Reproduce the text of every entry below word for word and line by line, leaving out the pictures.
Top of RECORDS SUPPLIED
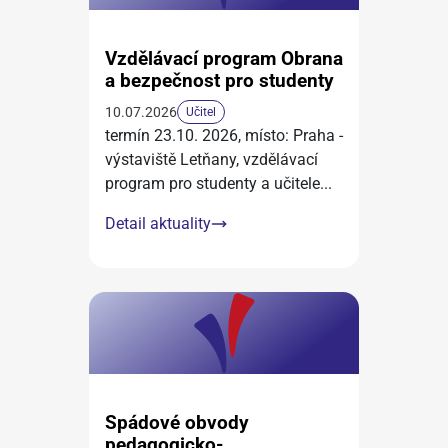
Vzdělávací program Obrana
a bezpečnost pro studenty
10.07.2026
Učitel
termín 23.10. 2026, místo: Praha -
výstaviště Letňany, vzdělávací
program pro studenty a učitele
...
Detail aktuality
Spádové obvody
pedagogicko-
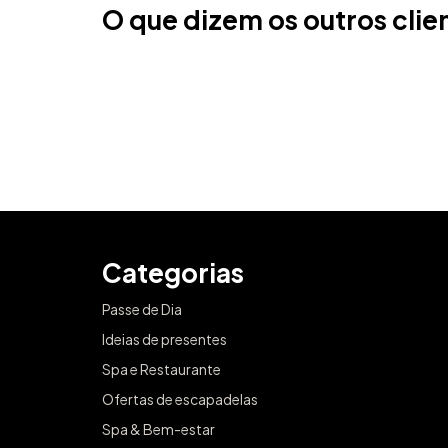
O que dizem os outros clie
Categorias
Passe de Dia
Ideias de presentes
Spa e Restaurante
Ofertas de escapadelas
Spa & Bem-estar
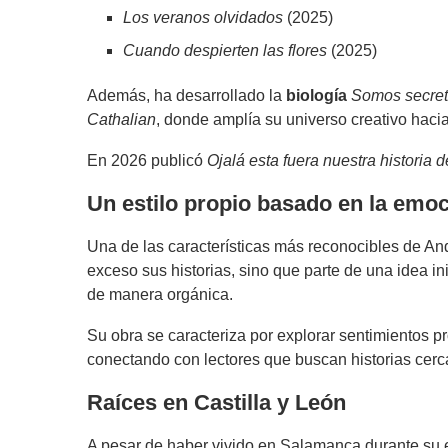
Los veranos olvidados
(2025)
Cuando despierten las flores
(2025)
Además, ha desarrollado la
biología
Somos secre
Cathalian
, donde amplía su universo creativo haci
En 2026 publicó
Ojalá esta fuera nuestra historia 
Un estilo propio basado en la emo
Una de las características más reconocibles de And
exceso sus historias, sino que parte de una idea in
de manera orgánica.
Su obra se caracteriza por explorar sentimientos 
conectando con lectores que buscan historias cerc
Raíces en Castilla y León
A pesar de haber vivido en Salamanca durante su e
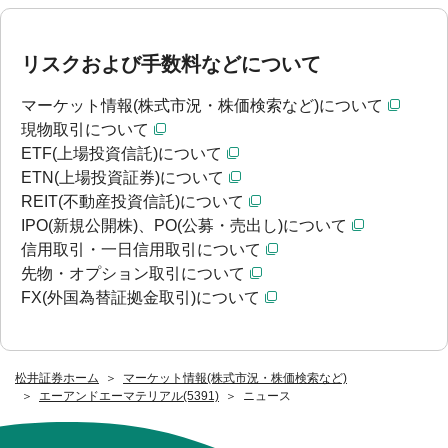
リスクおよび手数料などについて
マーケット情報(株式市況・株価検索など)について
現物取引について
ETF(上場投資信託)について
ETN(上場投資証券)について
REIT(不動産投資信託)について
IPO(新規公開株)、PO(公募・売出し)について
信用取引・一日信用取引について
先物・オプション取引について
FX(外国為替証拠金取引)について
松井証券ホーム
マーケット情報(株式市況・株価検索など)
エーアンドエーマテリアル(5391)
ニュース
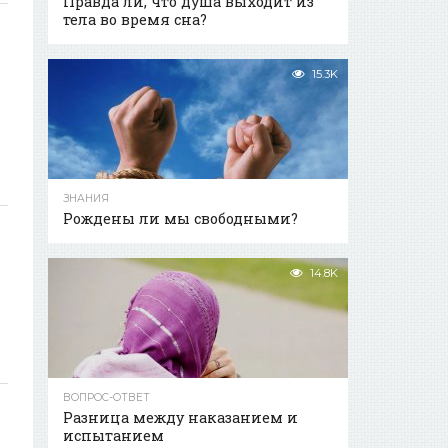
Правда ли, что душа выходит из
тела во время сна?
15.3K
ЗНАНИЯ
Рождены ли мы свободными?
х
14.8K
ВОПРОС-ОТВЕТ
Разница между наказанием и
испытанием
Bottom of RECORDS SUPPLIED
**SOLVED PROBLEM:**
Vzdělávací program Obrana
a bezpečnost pro studenty
10.07.2026
Učitel
termín 23.10. 2026, místo: Praha -
výstaviště Letňany, vzdělávací
program pro studenty a učitele
...
Detail aktuality
Spádové obvody
pedagogicko-
O que dizem os outros clie
Categorias
Passe de Dia
Ideias de presentes
Spa e Restaurante
Ofertas de escapadelas
Spa & Bem-estar
Los veranos olvidados
(2025)
Cuando despierten las flores
(2025)
Además, ha desarrollado la
biología
Somos secre
Cathalian
, donde amplía su universo creativo haci
En 2026 publicó
Ojalá esta fuera nuestra historia 
Un estilo propio basado en la emo
Una de las características más reconocibles de And
exceso sus historias, sino que parte de una idea in
de manera orgánica.
Su obra se caracteriza por explorar sentimientos 
conectando con lectores que buscan historias cerc
Raíces en Castilla y León
A pesar de haber vivido en Salamanca durante su e
リスクおよび手数料などについて
マーケット情報(株式市況・株価検索など)について
現物取引について
ETF(上場投資信託)について
ETN(上場投資証券)について
REIT(不動産投資信託)について
IPO(新規公開株)、PO(公募・売出し)について
信用取引・一日信用取引について
先物・オプション取引について
FX(外国為替証拠金取引)について
松井証券ホーム
マーケット情報(株式市況・株価検索など)
エーアンドエーマテリアル(5391)
ニュース
Правда ли, что душа выходит из
тела во время сна?
15.3K
ЗНАНИЯ
Рождены ли мы свободными?
х
14.8K
ВОПРОС-ОТВЕТ
Разница между наказанием и
испытанием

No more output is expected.